I came across an interesting user report at
https://github.com/apache/beam/issues/32866 which made me realize that
providing metadata about a bad element in the "bad records" output is
useful, we don't make it easy to extract the output into a PCollection
of the original elements. The output schema contains the original
element as well as metadata about what error occurred, and in an
ordinary Beam pipeline one could easily apply a Map(lambda error_row:
error_row.element) but YAML doesn't have Map, just MapToFields
(primarily to be more schema friendly).
There are a couple of options:
(0) Leave things as they are. One can write
type: MapToFields
config:
fields:
fld1: element.fld1
fld2: element.fld2
...
This is of course a bit ugly as one needs to enumerate (and know) the
set of original fields.
(1a) Provide a special operation "Unnest" that takes a single field
and emits it as the top-level element.
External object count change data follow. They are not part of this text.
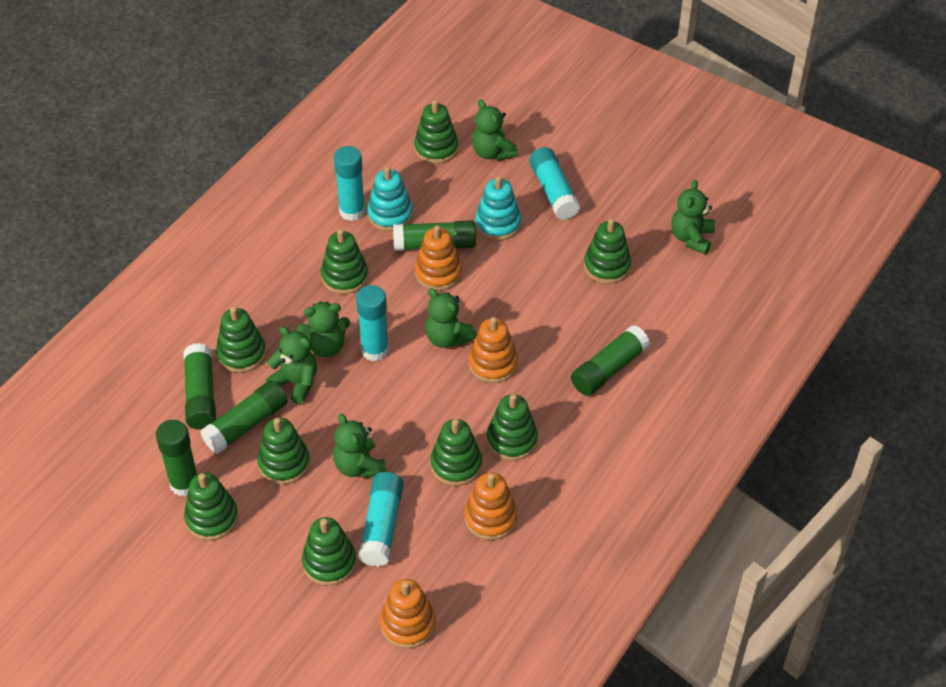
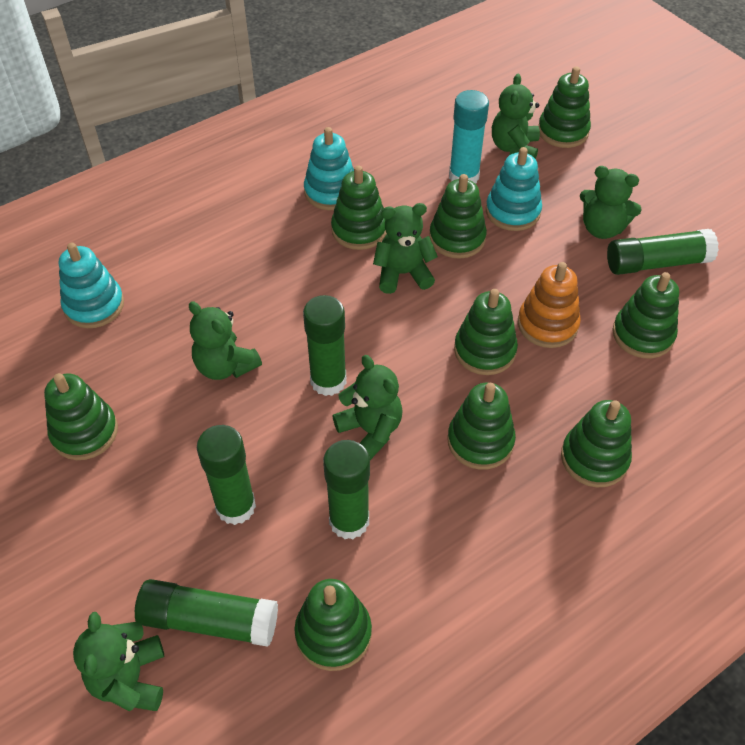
orange stacking toy: 4 -> 1
turquoise glue stick: 4 -> 1
turquoise stacking toy: 2 -> 3

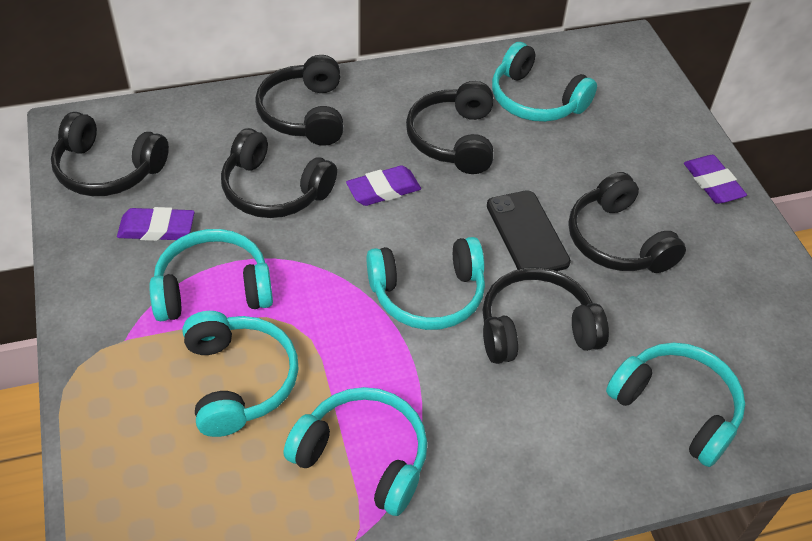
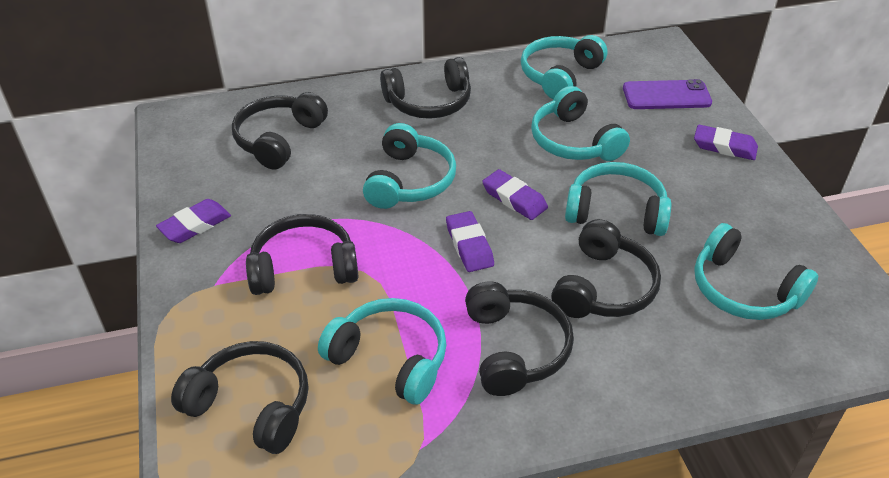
black phone: 1 -> 0
purple eraser: 3 -> 4
purple phone: 0 -> 1

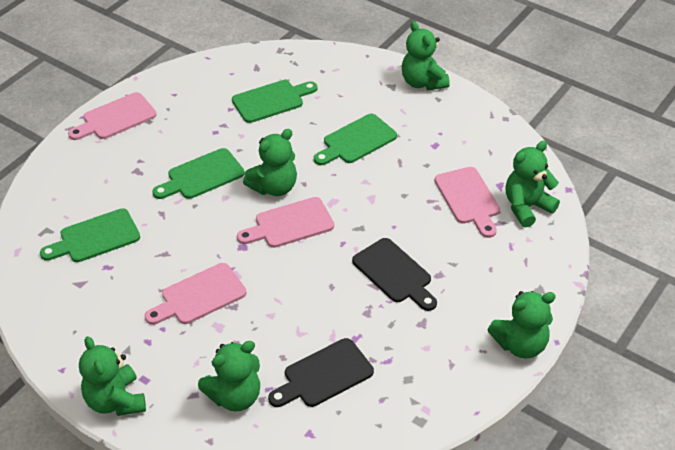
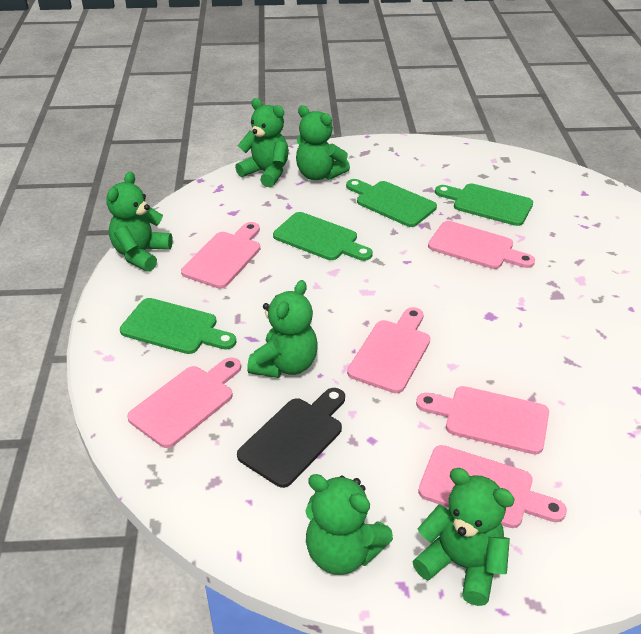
black cutting board: 2 -> 1
pink cutting board: 4 -> 6

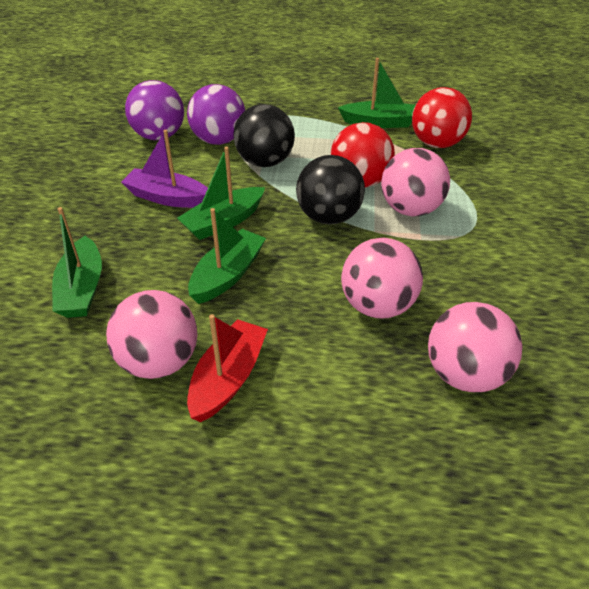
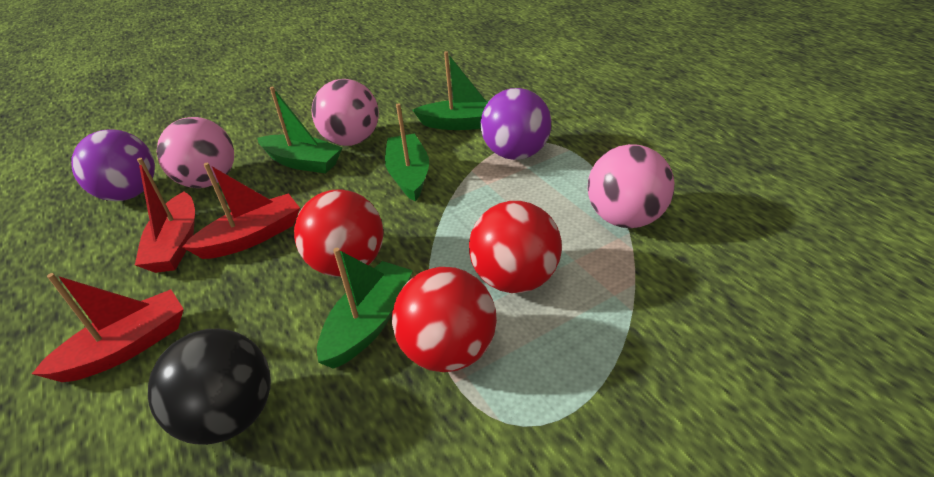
black ball: 2 -> 1
pink ball: 4 -> 3
purple boat: 1 -> 0
red ball: 2 -> 3
red boat: 1 -> 3

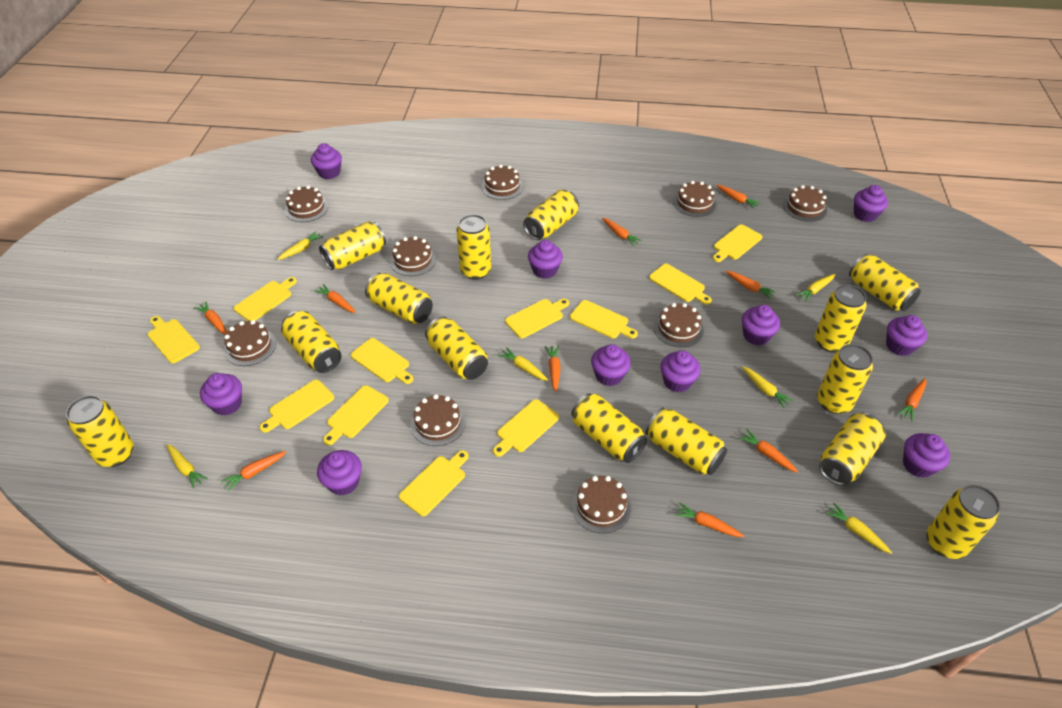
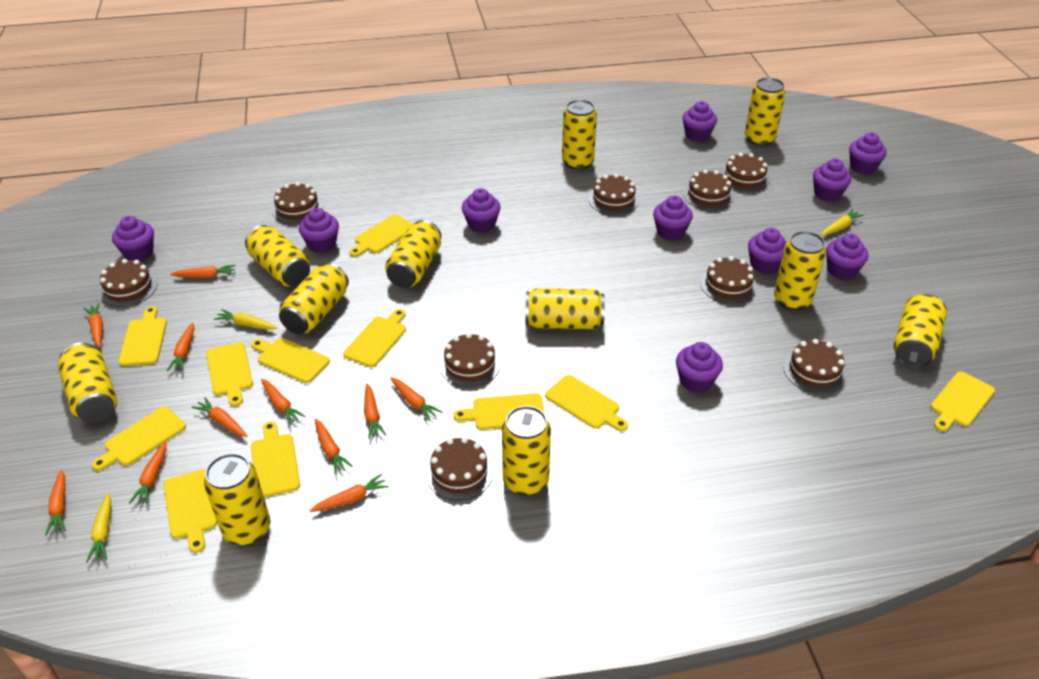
orange carrot: 10 -> 11
yellow can: 14 -> 11
yellow carrot: 6 -> 3

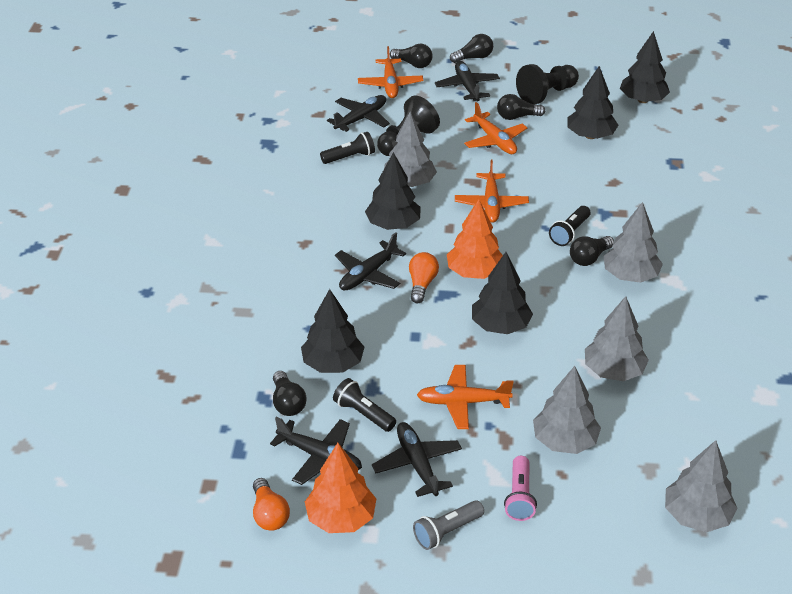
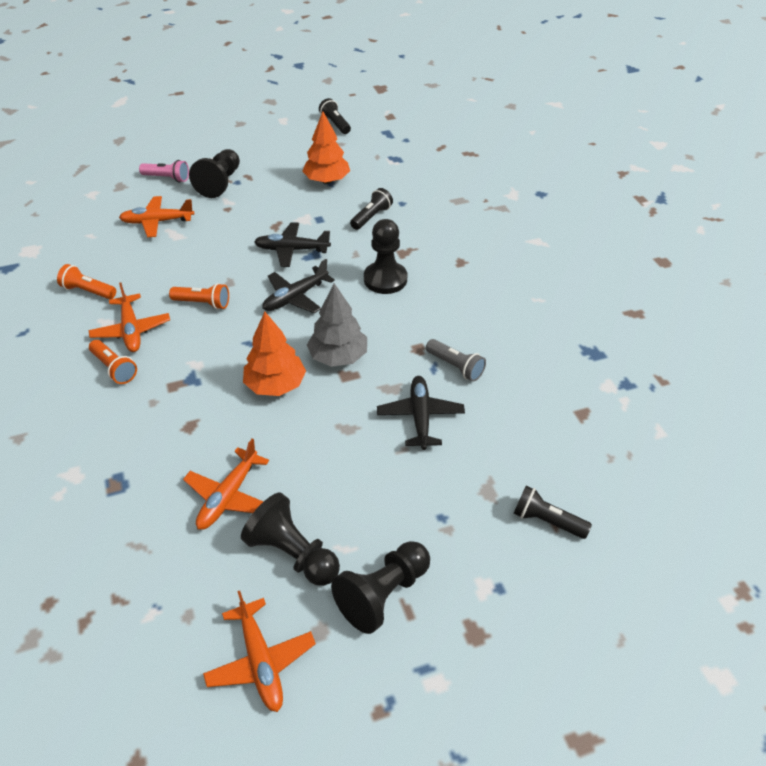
black light bulb: 5 -> 0
black pawn: 2 -> 4
black plane: 5 -> 3
black tree: 5 -> 0
grey tree: 5 -> 1
orange flashlight: 0 -> 3
orange light bulb: 2 -> 0

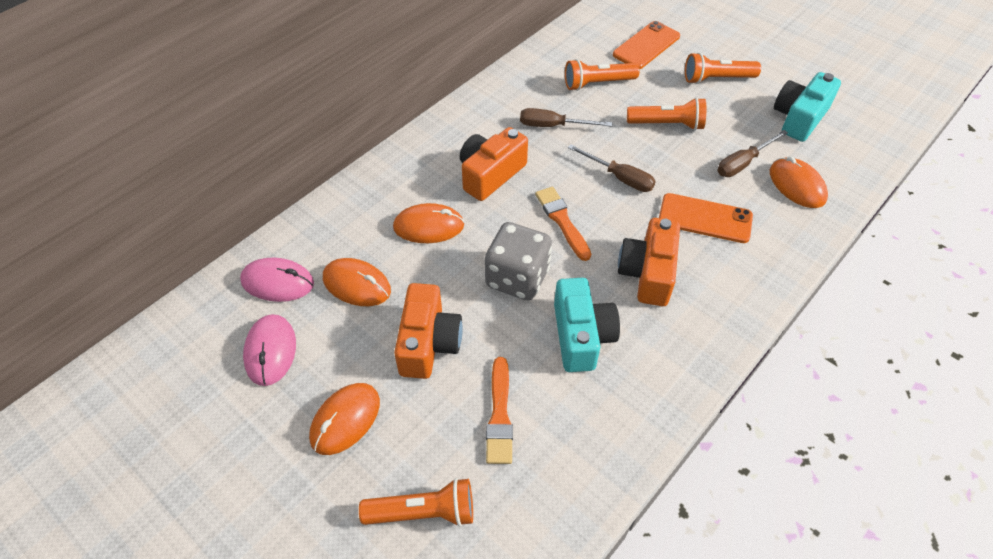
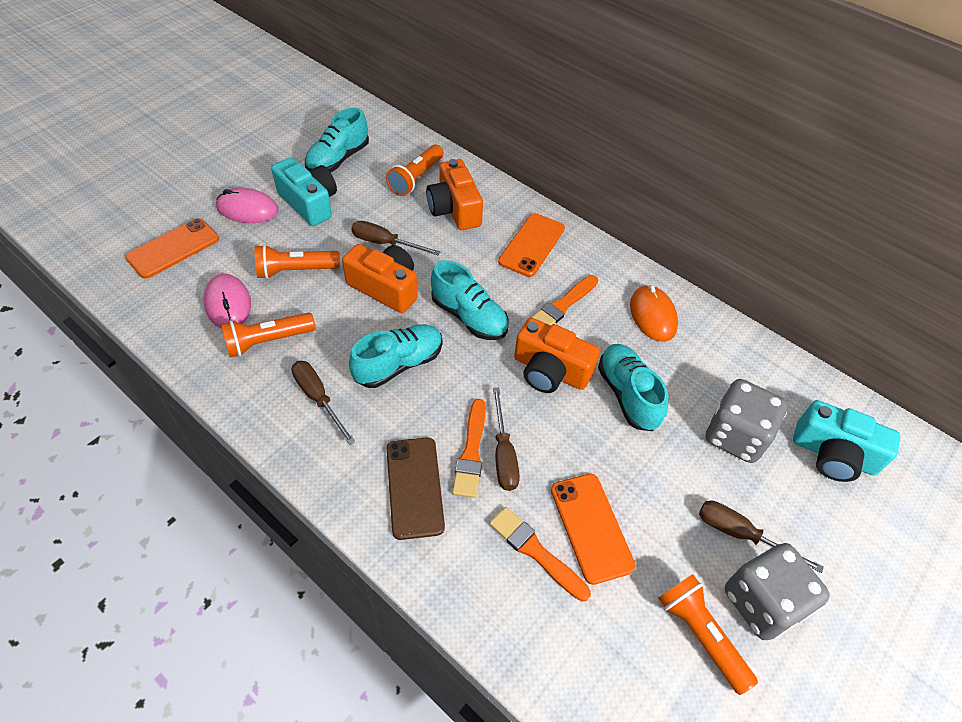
brown phone: 0 -> 1
brown screwdriver: 3 -> 4
grey dice: 1 -> 2
orange brush: 2 -> 3
orange mouse: 4 -> 1
orange phone: 2 -> 3
turquoise shoe: 0 -> 4

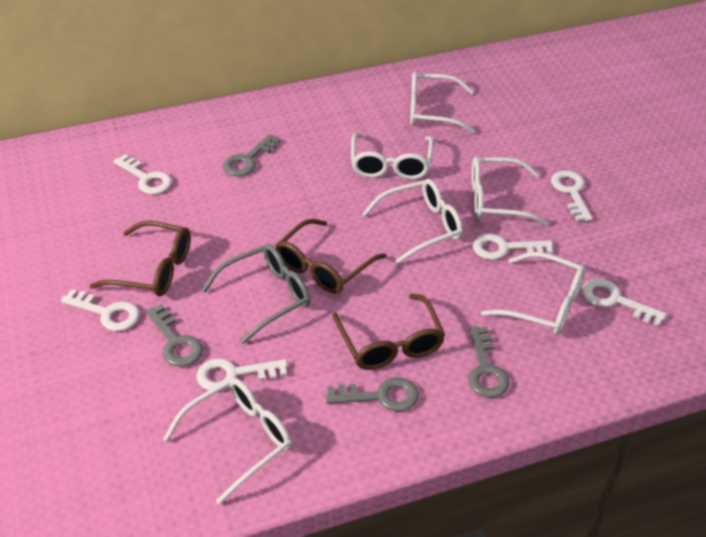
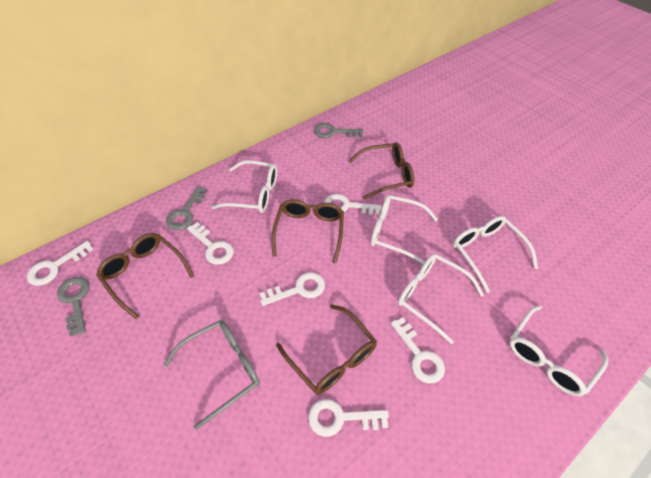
brown glasses: 3 -> 4
grey key: 4 -> 3
white glasses: 6 -> 5

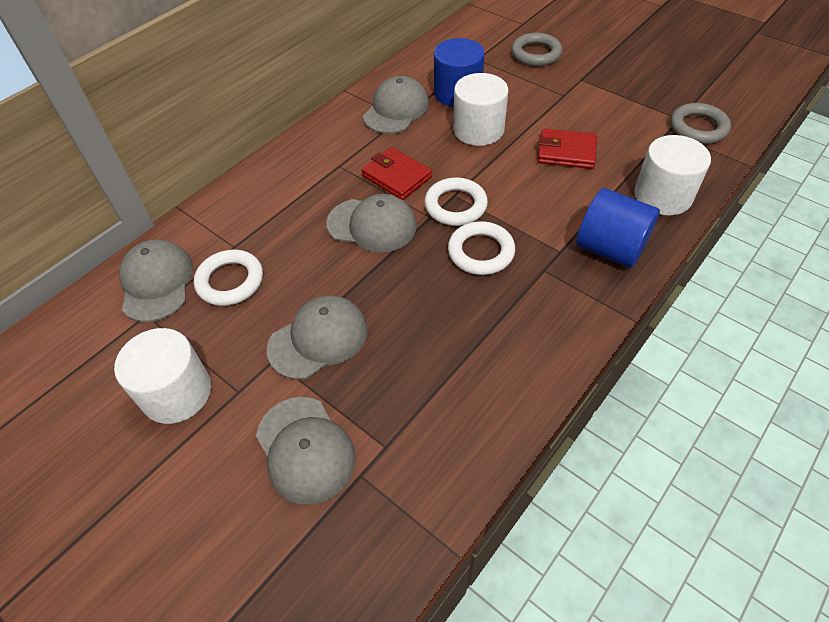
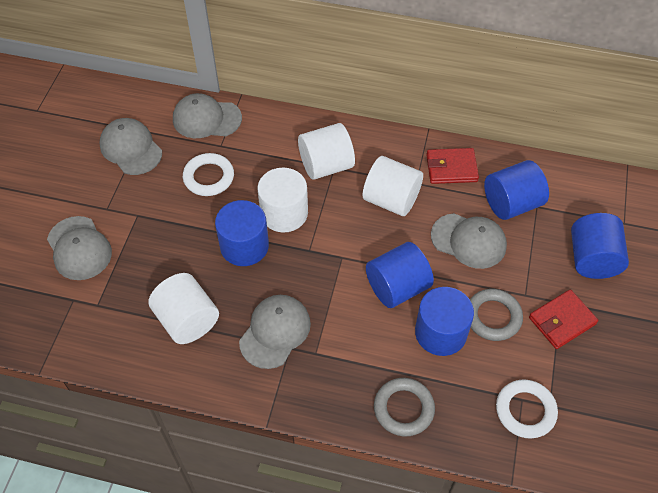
blue cylinder: 2 -> 5
white cylinder: 3 -> 4
white ring: 3 -> 2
This can of course result in
unschema'd PCollections (which are supported, but generally don't play
as well with the other operations, including xlang ones).
(1b) Just provide a Map. This is a generalization of 1a, but on the
other hand would be more prone to abuse.
(1c) We could name this
type: MapToFields
config:
fields:
*: element
IIRC, we already have the special case of "*" in our join syntax, and
we could re-use a bunch of the MapToFields infrastructure. But maybe
it's too obscure?
(2) Add an optional argument to error_handling to omit the metadata.
This would require a bit of a hack to support ubiquitously, and
wouldn't solve the more general problem.
Maybe there are some other ideas as well?